Arrange the text read from the items below as a numbered list, omitting any blank lines and leaving out the pictures.

(Beginning of Source data)

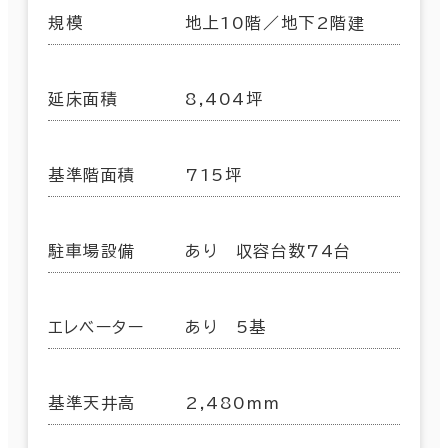
規模
地上10階／地下2階建
延床面積
8,404坪
基準階面積
715坪
駐車場設備
あり 収容台数74台
エレベーター
あり 5基
基準天井高
2,480mm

(End of Source data)

- _Result of the exercise_:
1. 規模
2. 地上10階／地下2階建
3. 延床面積
4. 8,404坪
5. 基準階面積
6. 715坪
7. 駐車場設備
8. あり 収容台数74台
9. エレベーター
10. あり 5基
11. 基準天井高
12. 2,480mm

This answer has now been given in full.